• _EXERCISE DIRECTIONS_: In the records that follow, find the line with "Fiyat Farkı"; from there, retype every line exactly through the line with "Скачать книгу", which also belongs to the answer.
═════ DATA TO EXAMINE ═════
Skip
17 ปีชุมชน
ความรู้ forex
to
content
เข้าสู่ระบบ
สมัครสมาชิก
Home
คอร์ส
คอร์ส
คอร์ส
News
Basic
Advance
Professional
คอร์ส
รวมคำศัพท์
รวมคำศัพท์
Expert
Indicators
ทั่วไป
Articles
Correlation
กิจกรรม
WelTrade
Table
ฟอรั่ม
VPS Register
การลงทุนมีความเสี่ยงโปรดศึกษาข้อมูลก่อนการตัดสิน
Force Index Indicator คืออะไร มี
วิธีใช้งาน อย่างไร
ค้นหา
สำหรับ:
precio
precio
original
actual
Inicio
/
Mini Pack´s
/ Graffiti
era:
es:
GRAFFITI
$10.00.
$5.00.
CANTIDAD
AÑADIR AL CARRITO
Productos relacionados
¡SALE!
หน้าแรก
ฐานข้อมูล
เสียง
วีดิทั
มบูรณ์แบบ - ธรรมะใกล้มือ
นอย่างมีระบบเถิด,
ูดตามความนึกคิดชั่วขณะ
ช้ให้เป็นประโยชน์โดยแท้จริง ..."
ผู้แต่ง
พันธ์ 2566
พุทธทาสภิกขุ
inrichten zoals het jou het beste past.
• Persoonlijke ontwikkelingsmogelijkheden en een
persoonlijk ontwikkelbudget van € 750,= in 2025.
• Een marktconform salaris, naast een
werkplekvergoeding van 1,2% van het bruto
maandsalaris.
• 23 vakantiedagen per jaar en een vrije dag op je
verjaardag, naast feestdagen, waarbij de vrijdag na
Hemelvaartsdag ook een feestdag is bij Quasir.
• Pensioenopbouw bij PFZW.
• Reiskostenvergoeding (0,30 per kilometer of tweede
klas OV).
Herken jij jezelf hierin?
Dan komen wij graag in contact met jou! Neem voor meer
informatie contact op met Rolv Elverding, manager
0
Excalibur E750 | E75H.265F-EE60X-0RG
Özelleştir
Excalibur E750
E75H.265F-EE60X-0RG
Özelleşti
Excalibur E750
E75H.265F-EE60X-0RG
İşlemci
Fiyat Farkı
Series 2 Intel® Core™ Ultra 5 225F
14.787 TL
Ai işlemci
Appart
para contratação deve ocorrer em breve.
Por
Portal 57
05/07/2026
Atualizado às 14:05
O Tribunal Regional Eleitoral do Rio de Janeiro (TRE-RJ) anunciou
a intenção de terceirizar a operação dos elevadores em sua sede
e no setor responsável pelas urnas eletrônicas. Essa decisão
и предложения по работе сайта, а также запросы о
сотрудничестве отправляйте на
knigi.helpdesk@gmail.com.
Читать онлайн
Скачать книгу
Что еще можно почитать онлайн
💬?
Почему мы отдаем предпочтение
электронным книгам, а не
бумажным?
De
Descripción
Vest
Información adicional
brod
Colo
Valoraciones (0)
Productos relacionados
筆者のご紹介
═════
• _RESULT OF THE TASK_:
Fiyat Farkı
Series 2 Intel® Core™ Ultra 5 225F
14.787 TL
Ai işlemci
Appart
para contratação deve ocorrer em breve.
Por
Portal 57
05/07/2026
Atualizado às 14:05
O Tribunal Regional Eleitoral do Rio de Janeiro (TRE-RJ) anunciou
a intenção de terceirizar a operação dos elevadores em sua sede
e no setor responsável pelas urnas eletrônicas. Essa decisão
и предложения по работе сайта, а также запросы о
сотрудничестве отправляйте на
knigi.helpdesk@gmail.com.
Читать онлайн
Скачать книгу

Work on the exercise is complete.